A screenshot of Encore's Studio app for iPhone.

Photo courtesy of Encore

“What's disruptive about what we're doing is it is mobile live performance,” Encore co-founder and CEO Jonathan Gray told dot.LA. “It's free [for the artist] in your pocket, everywhere you go. And I think that's ultimately the vision of the company.”

Founded in 2020, the startup previously required artists to use both an iPad and iPhone to set up a show, with the more powerful tablets ensuring better production quality. But the iPad requirement proved to be a barrier for artists who couldn’t afford one, Gray said. Encore brings artists to its physical studio to perform on a greenscreen stage, too, but the company wants Encore shows to feel less like formal productions. They’ll ideally be something an artist does casually—and frequently—to engage with fans and make money in a lower stakes environment.

“The vision of the company, and the way we will get scale, is with artists doing stuff on their own,” Gray said. “I think as soon as it's on your phone, as soon as you can be going live in a minute, you're totally changing what it means to go live.”

Admission is cheap, but Gray said fans collectively spend a lot of money during a show. Middle-tier artists who have relatively smaller but engaged fan bases have racked up several thousand dollars during an Encore show—without booking a venue or hiring a production team.

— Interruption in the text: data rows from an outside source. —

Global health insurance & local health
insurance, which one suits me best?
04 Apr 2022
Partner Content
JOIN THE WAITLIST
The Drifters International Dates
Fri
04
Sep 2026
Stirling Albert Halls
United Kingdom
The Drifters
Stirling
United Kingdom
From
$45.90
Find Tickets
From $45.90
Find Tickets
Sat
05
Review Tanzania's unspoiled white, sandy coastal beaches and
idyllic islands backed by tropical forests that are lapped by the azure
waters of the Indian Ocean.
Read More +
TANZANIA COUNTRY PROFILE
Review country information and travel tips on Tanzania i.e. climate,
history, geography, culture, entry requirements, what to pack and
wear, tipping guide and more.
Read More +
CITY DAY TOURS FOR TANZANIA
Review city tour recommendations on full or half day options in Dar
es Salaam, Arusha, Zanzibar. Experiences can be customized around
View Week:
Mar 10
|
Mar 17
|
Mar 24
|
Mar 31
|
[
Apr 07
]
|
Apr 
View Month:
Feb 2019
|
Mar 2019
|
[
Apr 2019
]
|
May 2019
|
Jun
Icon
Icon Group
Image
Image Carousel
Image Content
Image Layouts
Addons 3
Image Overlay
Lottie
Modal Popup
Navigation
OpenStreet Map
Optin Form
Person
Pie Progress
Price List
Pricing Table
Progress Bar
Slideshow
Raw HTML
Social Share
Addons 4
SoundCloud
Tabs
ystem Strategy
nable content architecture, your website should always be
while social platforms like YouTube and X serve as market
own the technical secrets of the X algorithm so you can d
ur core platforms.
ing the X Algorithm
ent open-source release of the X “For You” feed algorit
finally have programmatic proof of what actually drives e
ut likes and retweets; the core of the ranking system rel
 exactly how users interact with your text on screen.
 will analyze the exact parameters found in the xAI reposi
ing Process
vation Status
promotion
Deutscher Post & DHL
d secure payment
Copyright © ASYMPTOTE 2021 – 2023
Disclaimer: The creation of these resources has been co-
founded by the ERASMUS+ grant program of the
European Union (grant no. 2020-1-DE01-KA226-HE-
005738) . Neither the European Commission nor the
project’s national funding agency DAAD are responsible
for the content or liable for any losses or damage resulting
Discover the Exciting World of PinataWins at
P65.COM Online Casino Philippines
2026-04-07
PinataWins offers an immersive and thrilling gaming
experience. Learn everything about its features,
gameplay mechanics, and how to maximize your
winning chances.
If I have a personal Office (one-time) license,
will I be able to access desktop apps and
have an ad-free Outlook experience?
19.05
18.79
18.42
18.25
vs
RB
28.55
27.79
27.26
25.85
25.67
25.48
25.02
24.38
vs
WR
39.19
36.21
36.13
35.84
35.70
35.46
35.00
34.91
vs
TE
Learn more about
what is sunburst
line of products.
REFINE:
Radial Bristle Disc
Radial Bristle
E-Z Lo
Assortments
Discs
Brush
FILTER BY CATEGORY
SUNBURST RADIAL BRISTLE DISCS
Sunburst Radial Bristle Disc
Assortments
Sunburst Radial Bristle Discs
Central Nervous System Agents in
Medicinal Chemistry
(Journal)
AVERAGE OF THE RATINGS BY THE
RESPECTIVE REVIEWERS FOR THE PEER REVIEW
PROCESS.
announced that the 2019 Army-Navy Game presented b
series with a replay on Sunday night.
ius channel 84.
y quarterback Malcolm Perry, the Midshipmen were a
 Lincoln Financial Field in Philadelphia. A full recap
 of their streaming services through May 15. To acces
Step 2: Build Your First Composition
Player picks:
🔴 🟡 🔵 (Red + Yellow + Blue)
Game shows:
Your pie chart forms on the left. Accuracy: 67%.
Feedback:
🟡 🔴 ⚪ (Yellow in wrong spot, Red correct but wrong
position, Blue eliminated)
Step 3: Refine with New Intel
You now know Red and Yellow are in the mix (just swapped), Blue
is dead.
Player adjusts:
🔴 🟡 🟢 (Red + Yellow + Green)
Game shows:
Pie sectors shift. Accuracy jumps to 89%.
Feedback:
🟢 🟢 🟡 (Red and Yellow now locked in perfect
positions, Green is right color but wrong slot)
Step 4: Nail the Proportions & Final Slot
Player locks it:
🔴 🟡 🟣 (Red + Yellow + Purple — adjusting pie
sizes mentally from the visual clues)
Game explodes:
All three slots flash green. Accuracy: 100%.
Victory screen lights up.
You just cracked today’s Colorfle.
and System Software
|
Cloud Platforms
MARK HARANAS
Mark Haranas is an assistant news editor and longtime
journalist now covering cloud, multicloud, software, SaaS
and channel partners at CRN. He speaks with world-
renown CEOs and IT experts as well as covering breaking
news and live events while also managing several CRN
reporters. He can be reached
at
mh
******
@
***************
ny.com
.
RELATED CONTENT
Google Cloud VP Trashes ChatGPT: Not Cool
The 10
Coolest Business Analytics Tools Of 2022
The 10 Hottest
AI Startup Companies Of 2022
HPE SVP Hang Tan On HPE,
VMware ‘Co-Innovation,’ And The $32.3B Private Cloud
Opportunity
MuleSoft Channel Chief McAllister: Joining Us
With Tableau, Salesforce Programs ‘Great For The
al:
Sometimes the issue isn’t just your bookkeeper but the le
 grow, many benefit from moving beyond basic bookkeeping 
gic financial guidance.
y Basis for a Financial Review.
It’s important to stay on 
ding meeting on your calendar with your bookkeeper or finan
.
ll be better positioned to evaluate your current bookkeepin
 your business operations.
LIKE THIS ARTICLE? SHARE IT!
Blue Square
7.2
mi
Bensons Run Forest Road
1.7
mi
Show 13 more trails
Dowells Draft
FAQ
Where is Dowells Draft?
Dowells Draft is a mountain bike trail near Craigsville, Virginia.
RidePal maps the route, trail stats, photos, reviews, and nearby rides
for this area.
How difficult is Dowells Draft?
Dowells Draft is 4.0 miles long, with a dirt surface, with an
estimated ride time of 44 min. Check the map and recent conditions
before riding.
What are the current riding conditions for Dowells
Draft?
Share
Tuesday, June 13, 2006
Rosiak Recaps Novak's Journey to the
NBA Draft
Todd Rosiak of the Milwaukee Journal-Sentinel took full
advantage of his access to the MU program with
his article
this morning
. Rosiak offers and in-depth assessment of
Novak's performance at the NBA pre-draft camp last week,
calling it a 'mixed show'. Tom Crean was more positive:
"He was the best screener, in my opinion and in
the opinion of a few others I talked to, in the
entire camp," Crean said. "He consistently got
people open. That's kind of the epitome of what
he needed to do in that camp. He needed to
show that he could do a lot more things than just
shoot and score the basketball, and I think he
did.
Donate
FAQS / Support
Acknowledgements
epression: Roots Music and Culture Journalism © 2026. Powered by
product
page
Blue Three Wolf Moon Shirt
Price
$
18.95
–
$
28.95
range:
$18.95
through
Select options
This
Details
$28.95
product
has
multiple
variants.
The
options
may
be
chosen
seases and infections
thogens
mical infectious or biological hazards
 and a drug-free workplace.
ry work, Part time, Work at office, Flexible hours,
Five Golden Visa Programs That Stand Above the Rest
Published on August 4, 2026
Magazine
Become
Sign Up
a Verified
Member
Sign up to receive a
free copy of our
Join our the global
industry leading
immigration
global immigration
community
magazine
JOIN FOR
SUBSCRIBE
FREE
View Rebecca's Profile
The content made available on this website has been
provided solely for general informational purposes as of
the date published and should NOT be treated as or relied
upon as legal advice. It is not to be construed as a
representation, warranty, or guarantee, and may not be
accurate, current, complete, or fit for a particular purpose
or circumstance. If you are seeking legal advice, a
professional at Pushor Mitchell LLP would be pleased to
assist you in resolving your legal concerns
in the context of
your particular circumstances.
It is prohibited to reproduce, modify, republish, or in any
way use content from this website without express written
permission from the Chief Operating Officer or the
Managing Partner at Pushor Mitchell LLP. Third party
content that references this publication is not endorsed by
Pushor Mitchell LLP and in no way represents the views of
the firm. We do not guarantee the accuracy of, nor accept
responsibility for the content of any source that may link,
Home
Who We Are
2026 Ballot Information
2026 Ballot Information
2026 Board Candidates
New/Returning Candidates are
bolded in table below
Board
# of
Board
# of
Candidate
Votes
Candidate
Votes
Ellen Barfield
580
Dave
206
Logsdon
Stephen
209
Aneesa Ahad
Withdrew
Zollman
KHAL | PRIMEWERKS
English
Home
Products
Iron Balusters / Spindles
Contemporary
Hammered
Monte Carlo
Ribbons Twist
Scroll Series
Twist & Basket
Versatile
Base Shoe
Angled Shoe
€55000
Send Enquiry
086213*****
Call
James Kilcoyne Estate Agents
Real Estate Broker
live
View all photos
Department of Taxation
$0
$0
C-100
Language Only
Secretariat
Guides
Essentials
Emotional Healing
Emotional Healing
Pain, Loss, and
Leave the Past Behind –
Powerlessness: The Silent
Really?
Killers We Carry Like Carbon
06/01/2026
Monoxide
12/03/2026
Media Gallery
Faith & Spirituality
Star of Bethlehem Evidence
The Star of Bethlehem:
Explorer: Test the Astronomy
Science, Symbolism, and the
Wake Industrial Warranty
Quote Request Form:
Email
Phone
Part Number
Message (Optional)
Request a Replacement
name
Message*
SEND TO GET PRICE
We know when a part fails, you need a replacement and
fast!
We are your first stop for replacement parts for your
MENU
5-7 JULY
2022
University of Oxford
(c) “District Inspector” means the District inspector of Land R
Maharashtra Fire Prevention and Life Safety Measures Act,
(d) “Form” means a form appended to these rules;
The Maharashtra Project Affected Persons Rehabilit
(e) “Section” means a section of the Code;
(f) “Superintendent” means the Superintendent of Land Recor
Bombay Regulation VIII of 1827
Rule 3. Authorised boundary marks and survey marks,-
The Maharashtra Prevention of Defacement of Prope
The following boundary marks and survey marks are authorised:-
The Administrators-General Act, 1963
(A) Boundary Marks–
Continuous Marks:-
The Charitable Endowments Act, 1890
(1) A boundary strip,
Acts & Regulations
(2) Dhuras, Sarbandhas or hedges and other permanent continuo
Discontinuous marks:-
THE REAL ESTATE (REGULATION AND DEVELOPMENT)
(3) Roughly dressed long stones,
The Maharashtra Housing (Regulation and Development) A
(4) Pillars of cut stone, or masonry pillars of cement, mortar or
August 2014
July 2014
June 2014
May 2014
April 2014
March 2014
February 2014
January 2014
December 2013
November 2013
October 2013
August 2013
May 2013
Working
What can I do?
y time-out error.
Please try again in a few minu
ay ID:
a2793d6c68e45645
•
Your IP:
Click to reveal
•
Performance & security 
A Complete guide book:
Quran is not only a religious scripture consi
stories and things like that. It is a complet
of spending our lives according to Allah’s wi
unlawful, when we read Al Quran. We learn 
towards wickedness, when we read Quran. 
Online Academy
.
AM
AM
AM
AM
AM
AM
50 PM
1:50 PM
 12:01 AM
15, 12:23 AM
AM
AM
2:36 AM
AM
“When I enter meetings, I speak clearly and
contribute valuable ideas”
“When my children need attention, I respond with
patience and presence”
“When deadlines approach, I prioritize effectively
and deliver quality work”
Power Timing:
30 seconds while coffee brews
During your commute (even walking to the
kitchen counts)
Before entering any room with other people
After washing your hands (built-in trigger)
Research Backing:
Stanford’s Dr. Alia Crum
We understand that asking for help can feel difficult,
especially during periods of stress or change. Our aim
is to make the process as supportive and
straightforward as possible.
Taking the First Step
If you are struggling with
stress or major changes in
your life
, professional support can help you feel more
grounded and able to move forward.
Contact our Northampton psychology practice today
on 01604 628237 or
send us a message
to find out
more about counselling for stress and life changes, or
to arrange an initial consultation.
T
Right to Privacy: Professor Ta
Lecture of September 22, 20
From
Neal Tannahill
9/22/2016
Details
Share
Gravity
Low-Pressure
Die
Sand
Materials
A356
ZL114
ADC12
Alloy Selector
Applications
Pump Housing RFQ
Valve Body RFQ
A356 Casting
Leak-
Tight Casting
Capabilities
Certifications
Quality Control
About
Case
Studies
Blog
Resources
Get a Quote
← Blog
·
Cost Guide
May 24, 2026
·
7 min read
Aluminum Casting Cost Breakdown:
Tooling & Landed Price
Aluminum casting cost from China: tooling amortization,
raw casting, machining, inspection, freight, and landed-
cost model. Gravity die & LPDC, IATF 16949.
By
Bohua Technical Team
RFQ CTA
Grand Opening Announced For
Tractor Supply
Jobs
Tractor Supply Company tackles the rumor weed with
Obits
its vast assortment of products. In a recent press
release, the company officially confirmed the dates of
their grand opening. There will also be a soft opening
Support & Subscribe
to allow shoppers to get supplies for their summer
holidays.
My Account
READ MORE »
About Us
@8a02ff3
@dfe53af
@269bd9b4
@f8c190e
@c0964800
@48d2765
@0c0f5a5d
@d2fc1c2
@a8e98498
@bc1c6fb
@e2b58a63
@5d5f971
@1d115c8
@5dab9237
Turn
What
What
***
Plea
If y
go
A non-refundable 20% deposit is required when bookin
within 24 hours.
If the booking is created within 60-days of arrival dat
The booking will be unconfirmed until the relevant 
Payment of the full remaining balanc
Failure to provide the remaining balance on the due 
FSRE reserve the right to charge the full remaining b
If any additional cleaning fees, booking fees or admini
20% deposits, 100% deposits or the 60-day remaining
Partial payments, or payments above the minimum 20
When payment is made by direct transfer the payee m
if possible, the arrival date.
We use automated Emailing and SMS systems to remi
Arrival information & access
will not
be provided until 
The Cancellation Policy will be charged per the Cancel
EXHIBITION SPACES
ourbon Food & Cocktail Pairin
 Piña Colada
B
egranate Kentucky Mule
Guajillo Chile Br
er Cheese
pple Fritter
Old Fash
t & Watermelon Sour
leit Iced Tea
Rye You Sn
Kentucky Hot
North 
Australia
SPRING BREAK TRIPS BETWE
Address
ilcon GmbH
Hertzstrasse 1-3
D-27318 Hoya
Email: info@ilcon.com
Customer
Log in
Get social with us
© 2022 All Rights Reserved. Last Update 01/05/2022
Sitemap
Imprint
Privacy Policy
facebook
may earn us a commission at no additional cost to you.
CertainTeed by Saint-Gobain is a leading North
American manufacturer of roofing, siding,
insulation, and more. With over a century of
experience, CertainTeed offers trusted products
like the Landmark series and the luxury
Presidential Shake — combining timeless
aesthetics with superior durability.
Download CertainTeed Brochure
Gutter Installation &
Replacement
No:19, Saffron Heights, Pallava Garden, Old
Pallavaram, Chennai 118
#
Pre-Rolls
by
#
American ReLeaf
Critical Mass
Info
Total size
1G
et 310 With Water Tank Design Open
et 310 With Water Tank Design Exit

“There's this completely untapped part of the music industry that has tons of engagement, but the engagement is on social [media],” Gray said. “Ultimately, your superfans can only stream on Spotify so many times. And even though you have super fans, how many of them are going to show up to a single city on a single night? Not that many.”

The new Encore Studio App lets artists design AR stages, add custom artwork and incorporate visual effects to turn basic spaces into more visually compelling backdrops. Other features include live polls, “backstage pass” video chats, and “clap goals,” in which artists can, for example, entice fans to spend more to hear new music.

Encore has raised $9 million in seed funding so far from investors like Battery Ventures, 468 Capital and Parade Ventures. The company has 14 employees and has facilitated 200 live shows since its first app went live in February. Roughly 2,000 artists have registered with Encore, which shows performers are interested but haven’t tried it, Gray said. That’s a big reason why the company is removing the iPad obstacle.

“You can actually get from downloading the app to having your own AR world and going live in like two minutes,” Gray said. “Before—it was not two minutes.”